You can find what docs we have by looking through the wiki.
For instance, we are missing user manuals for A10s and A31.

And the manuals we do have, have typos and/or are missing stuff for
vital hardware components, such as USB OTG, GMAC. Not to mention
undocumented registers for various stuff.

Last, most of the manual is just register dumps. There is little
information regarding the actual operation of the hardware.

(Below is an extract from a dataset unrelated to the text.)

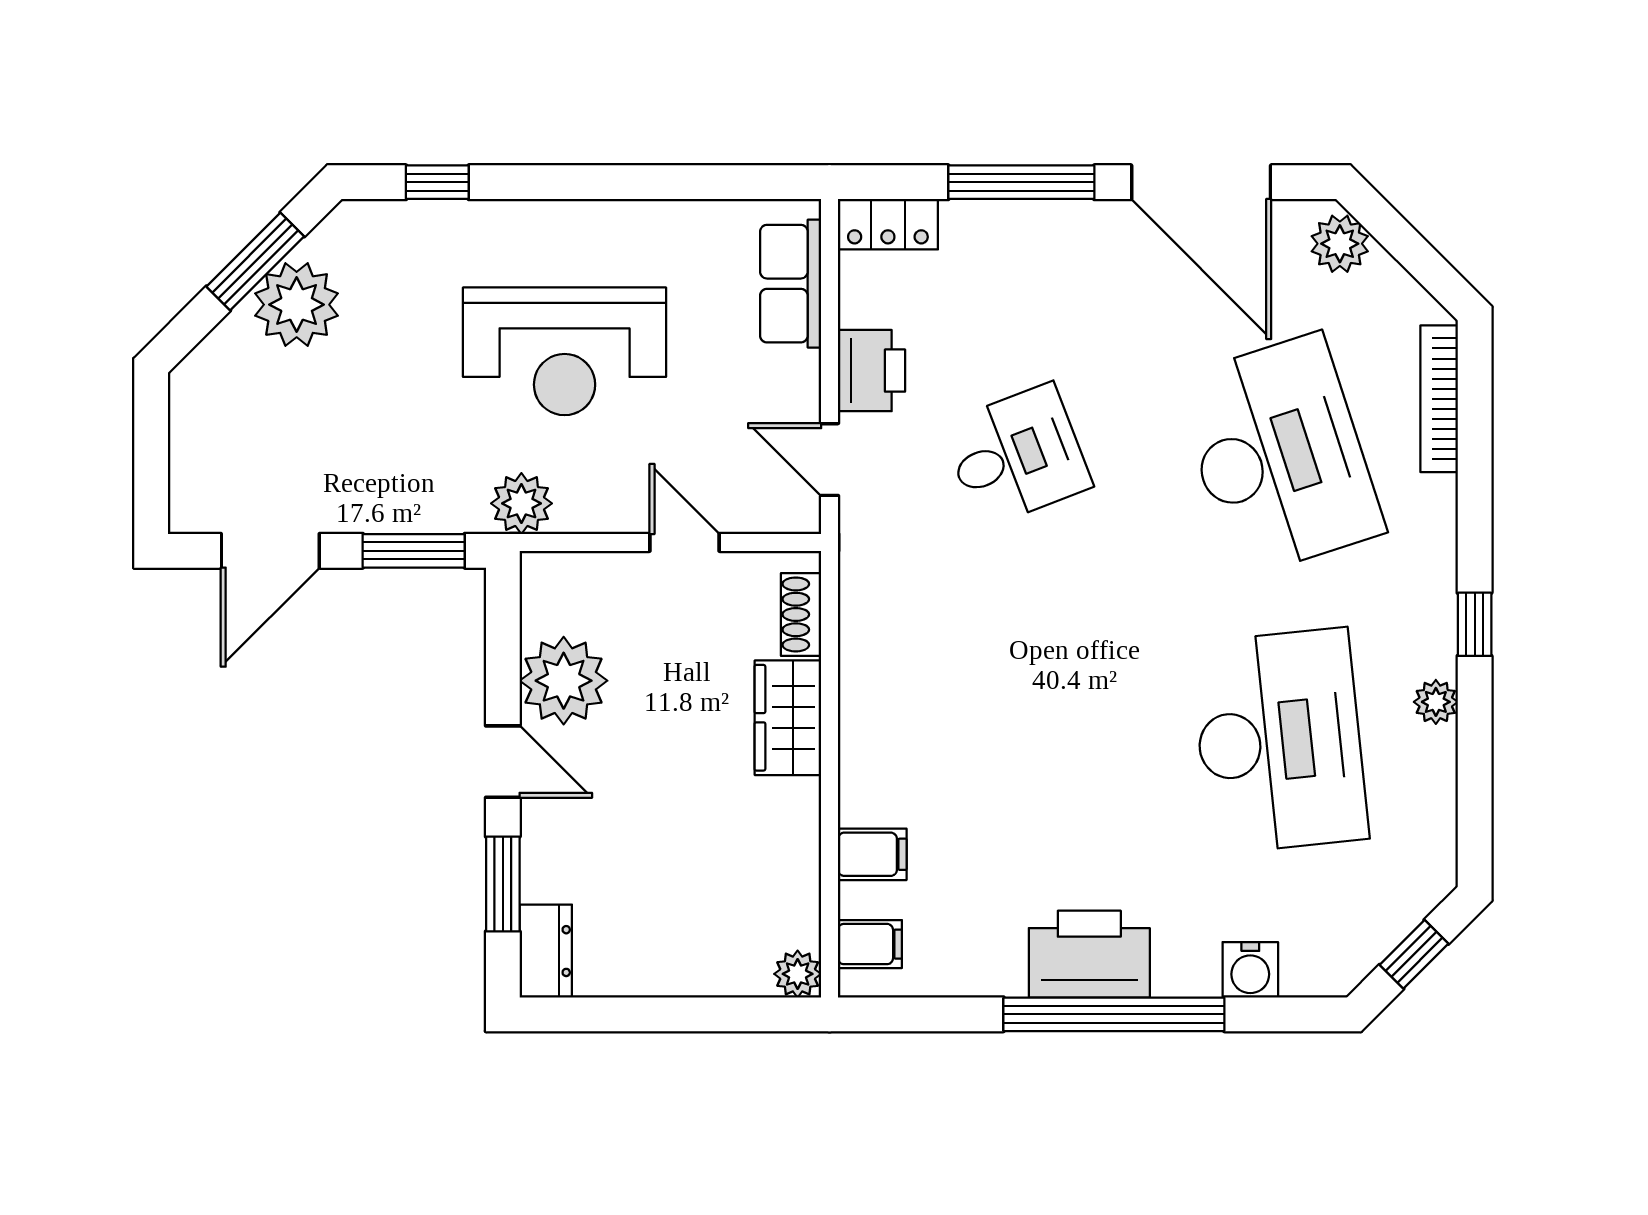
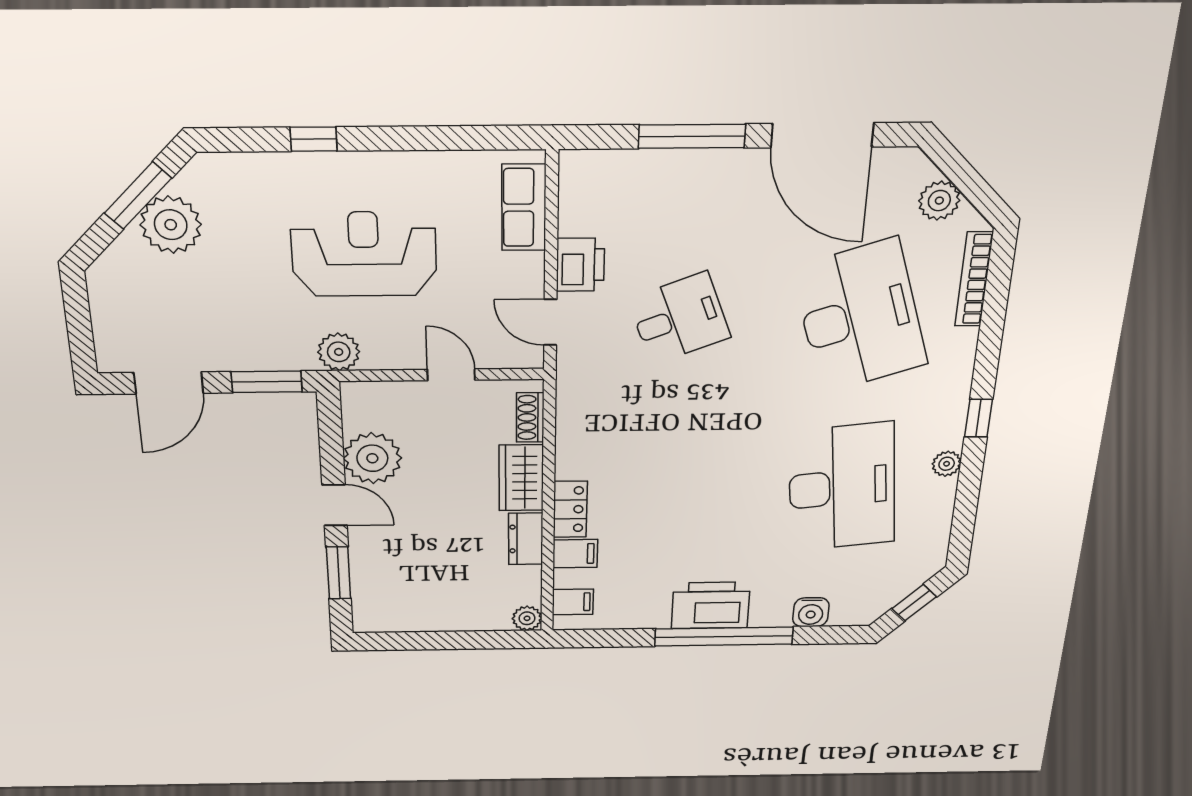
window: (437, 182) -> (314, 139), moved
locker: (888, 224) -> (570, 509), moved, turned -90
plant: (1340, 244) -> (939, 201), moved
reception desk: (565, 351) -> (364, 254), turned 180
dresser: (546, 951) -> (526, 539), moved, turned 180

>> > 2. Source code in mainline Linux. We explain why it is important, etc.
>> >
>> > There is a list of items (mainly drivers) at
>> > http://linux-sunxi.org/Linux_mainlining_effort
>> > Are these drivers without any released source code? Has the source code
>> > been released but it needs lots of work to add to mainline? What should
>> > we
>> > ask Allwinner to do?
>>
>> I'm not sure to get what you mean, but the drivers that got merged
>> were either:
>>   - rewritten from scratch (GPIO, clocks, SPI, etc.)
>>   - an adaptation to the Allwinner SoCs of already existing drivers
>>     (GMAC, I2C, SATA, USB, etc.)
>>   - Allwinner source code cleaned up (EMAC, MMC, etc.)
>
>
> This is very specific and useful.
>
>>
>>
>> As for the things Allwinner should do, they should move to using
>> standard Linux API. They improved a lot that aspect when developping
>> the A23 BSP, and hopefully will continue to do so.
>>
>
> With Linux API you mean that Allwinner should use much as possible from what
> is offered at
> https://www.kernel.org/doc/htmldocs/kernel-api/
> like the available data manipulation functions rather than re-implementing
> them?
> Can you give some specific examples and perhaps somewhat quantify the extent
> of the issue?
> What went well with the A23 BSP?

Older kernels by Allwinner were based on 3.0 or 3.3, with a whole bunch
of Allwinner created APIs. With the A23 BSP, they moved to 3.4, and backported
a lot of new frameworks from 3.8+, such as pinctrl, common clk framework,
dmaengine, ASoC. They even used Maxime's pinctrl driver as a base.

Basing their code on newer kernel versions and common APIs makes them
easier to understand, clean up and port to mainline.